As reported in the journal ZooKeys, researchers found the new species in Borneo, Thailand and Malaysia. The brownish-red insects go by the apt name Colobopsis explodens. The newly discovered ants are members of the group Colobopsis cylindrica, also known as COCY.
The act of killing oneself for the greater good is rare in nature. Scientists call it autothysis, or suicidal altruism. The process begins when the insect contracts the muscles around a large glandular sac. The gland eventually swells and ruptures like an over-inflated balloon, vomiting a yellow, sticky poisonous gel that covers unwitting predators.

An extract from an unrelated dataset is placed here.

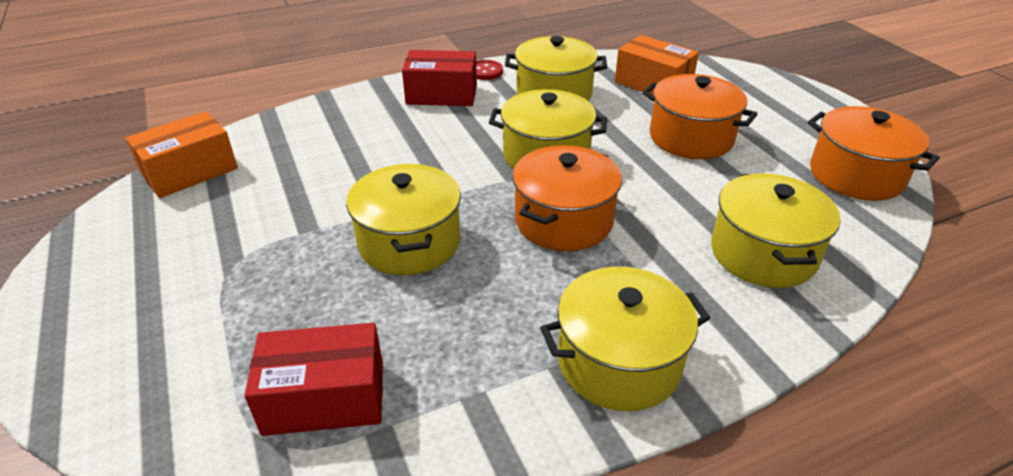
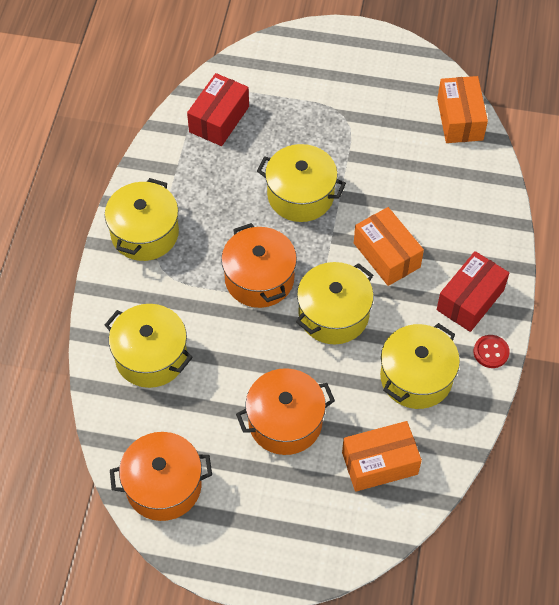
camera: 125 degrees right, 20 degrees up
(437, 152) = (386, 255): none -> orange box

In addition to ants, certain termites and honeybees practice autothysis, giving their last full measure in defense of their nests. COCY ants, however, are special for they self-sacrifice far from their nests defending territory against intruders.
Not all members of Colobopsis explodens explode. There are also "soldier ants" that barricade the colony's nest with their large heads, and smaller "worker" ants that march off to combat knowing they will never return. These ants are sterile, so in an evolutionary sense are not needed for preservation of the species.